First, let's add some data to the tables:

INSERT INTO Customers 
    (CustomerID, CustomerName, CustomerAddress)
VALUES 
    (1, 'John Doe', '123 ABC St'),
    (2, 'Jane Doe', '456 DEF St');    
    
INSERT INTO Orders 
    (OrderID, Product, Quantity, Price, CustomerID)
VALUES
    (1, 'Product A', 2, 20.50, 1),
    (2, 'Product B', 1, 10.00, 2);

Assuming you want to update customer's address and related order's price, you will use transaction to ensure data integrity.

BEGIN TRANSACTION
    UPDATE Customers
    SET CustomerAddress = '789 GHI St'
    WHERE CustomerID = 1;

    UPDATE Orders
    SET Price = 25.00
    WHERE OrderID = 1 and CustomerID = 1;

    IF @@ERROR <> 0
    BEGIN
        ROLLBACK TRANSACTION
        RAISERROR('Error encountered. Transaction Rolled back',16,1)
    END
COMMIT TRANSACTION

Here, if any of the update operation fails, all previous operations are rolled back, ensuring data consistency. If all operations are successful, changes are committed to the database.

Stored Procedures and Triggers Implementation in SQL

Stored Procedures

Stored procedures are SQL statements or a series of SQL commands that are stored in the database catalog - much like a small script. The stored procedure executes these procedures when it is called by a trigger, another stored procedure or a client application.

1. Creating a Stored Procedure

Here's an example of creating a stored procedure that fetches employee data from an Employee table.

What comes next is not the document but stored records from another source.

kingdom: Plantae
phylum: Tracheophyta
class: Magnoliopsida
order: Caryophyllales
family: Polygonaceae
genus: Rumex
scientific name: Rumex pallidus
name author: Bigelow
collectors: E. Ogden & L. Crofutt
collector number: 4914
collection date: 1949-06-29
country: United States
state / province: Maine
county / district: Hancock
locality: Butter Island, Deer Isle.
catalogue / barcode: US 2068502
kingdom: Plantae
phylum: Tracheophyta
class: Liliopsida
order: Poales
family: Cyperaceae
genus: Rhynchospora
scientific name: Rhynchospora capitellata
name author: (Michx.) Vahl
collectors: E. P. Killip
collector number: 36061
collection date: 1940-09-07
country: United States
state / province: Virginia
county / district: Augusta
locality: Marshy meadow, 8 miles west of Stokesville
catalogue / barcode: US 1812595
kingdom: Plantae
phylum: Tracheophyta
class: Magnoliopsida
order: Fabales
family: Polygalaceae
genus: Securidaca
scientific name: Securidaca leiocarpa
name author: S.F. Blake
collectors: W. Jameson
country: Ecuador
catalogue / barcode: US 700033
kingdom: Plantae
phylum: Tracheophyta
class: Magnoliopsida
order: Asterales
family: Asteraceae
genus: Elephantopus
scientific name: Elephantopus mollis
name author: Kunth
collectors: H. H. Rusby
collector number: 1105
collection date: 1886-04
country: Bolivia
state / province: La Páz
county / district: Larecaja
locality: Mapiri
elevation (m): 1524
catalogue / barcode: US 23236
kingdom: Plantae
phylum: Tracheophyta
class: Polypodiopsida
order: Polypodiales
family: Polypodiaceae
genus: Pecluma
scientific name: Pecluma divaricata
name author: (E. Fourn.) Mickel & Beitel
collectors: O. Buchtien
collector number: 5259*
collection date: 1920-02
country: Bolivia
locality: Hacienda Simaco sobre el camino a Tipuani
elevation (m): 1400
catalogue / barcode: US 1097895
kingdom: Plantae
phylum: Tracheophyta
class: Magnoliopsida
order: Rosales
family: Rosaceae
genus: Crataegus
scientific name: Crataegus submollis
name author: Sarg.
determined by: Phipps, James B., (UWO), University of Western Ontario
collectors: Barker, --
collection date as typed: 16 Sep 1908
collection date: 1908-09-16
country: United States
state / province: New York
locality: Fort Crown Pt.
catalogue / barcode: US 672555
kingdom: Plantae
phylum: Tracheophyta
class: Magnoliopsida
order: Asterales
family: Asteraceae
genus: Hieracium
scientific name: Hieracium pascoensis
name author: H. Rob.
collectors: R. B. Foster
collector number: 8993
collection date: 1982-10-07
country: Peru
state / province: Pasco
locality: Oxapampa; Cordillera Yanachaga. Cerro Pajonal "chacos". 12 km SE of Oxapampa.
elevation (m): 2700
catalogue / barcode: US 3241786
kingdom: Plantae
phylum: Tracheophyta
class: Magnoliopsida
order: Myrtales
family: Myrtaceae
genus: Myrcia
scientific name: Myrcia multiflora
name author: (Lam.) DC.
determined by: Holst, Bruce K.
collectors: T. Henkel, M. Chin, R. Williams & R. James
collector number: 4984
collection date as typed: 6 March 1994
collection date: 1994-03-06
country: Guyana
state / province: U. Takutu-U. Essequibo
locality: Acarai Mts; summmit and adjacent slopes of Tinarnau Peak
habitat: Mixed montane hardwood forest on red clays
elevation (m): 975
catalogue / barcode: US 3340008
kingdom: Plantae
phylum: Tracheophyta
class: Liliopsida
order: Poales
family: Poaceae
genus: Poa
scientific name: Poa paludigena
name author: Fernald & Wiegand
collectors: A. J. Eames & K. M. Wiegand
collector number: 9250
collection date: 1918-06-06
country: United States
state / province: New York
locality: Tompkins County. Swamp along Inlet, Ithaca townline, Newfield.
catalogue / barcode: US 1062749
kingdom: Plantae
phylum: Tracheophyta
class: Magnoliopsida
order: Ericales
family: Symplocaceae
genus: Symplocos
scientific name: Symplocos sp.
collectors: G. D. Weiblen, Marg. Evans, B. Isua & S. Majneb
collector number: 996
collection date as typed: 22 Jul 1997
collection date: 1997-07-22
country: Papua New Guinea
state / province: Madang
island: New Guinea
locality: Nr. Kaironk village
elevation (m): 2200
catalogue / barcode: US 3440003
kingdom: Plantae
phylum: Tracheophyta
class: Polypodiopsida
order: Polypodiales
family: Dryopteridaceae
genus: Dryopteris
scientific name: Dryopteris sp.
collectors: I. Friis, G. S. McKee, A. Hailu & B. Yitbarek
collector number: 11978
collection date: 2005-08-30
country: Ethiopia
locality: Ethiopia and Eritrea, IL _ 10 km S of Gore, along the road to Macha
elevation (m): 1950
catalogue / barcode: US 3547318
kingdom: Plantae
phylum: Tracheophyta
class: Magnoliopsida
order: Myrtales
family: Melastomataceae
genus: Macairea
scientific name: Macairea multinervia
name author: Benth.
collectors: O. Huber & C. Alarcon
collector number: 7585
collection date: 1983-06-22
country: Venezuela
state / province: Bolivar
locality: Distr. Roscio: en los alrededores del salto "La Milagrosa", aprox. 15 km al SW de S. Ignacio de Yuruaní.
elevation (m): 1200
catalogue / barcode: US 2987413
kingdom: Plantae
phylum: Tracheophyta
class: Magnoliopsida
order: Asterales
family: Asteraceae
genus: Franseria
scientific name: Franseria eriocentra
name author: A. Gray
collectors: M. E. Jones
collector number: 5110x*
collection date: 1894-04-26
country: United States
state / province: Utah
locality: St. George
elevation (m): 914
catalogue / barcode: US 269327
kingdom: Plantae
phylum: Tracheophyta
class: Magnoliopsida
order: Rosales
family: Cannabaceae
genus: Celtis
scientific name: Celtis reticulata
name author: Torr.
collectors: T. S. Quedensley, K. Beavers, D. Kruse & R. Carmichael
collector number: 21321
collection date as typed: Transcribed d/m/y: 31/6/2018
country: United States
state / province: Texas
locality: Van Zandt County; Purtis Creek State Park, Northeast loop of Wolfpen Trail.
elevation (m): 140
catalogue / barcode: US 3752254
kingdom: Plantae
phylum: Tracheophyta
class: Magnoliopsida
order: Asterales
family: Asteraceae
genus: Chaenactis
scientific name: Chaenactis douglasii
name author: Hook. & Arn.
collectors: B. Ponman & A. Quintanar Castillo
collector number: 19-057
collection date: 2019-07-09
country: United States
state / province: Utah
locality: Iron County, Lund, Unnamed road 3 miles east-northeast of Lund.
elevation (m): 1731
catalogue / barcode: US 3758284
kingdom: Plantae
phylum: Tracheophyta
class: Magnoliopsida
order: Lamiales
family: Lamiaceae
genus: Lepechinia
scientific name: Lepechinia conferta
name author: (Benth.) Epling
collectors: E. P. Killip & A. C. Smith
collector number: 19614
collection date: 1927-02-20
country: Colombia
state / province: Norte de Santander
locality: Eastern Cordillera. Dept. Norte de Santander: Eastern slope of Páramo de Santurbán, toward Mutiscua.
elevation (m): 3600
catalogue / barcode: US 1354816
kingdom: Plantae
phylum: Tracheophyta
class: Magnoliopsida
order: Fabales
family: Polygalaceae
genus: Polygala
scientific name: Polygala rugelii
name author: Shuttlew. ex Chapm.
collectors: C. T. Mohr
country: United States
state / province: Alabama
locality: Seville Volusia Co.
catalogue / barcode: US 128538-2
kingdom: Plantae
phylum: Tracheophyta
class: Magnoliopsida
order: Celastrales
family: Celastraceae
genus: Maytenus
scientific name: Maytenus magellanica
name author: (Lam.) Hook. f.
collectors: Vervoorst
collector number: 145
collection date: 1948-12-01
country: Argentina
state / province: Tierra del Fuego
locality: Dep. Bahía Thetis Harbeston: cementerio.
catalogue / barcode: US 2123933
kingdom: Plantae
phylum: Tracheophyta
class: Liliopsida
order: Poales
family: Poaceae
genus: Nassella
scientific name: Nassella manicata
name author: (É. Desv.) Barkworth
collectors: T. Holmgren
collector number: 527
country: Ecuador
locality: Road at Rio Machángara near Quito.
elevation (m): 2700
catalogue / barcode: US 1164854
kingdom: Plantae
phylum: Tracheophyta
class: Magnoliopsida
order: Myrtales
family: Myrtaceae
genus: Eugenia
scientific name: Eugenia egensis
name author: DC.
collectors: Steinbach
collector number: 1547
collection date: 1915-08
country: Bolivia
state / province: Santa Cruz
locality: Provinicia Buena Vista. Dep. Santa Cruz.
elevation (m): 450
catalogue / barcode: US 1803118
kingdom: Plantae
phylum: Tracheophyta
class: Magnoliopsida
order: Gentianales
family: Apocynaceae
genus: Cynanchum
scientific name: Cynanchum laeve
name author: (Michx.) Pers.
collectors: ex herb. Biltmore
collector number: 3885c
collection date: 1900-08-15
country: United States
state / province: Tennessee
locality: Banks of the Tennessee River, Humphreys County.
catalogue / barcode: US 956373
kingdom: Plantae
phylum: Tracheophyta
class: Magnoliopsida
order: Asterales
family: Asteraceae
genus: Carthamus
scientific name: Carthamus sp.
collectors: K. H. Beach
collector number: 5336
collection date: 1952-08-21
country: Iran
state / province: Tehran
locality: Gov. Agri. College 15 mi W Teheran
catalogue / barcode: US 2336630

CREATE PROCEDURE Fetch_EmployeeData 
AS
SELECT * FROM Employee;
GO

In this example, the stored procedure named Fetch_EmployeeData fetches all records from the Employee table.

2. Calling a Stored Procedure

Stored procedures can be executed by using the EXEC keyword followed by the stored procedure name.

EXEC Fetch_EmployeeData;

Triggers

Triggers are special types of stored procedures that are executed automatically when an event happens (e.g., data modification or database operation).

1. Creating a Trigger

Here's an example of creating a trigger that logs an entry in LogTable when data is inserted into the Employee table.

CREATE TRIGGER Log_EmployeeInsert
ON Employee
AFTER INSERT
AS
INSERT INTO LogTable 
SELECT 'New Employee data inserted on ' + CONVERT(VARCHAR(20), GETDATE());
GO

In this example, the trigger named Log_EmployeeInsert logs an entry into LogTable whenever a new record is inserted into the Employee table.

2. Deleting a Trigger

Triggers can be deleted using the DROP TRIGGER statement.

DROP TRIGGER Log_EmployeeInsert;

Remember, the use of stored procedures and triggers can greatly increase the efficiency and security of SQL-based applications by minimizing the need to expose SQL commands to the user and consolidating potentially complex operations into a single, streamlined process.

Remember, stored procedures and triggers are reusable and transparent to other SQL commands and applications. This means that they can be modified independently of the application code. Also bear in mind that these are powerful features and should be used judiciously - overuse of triggers, for instance, can lead to complex interdependencies that might be hard to keep track of during the development process.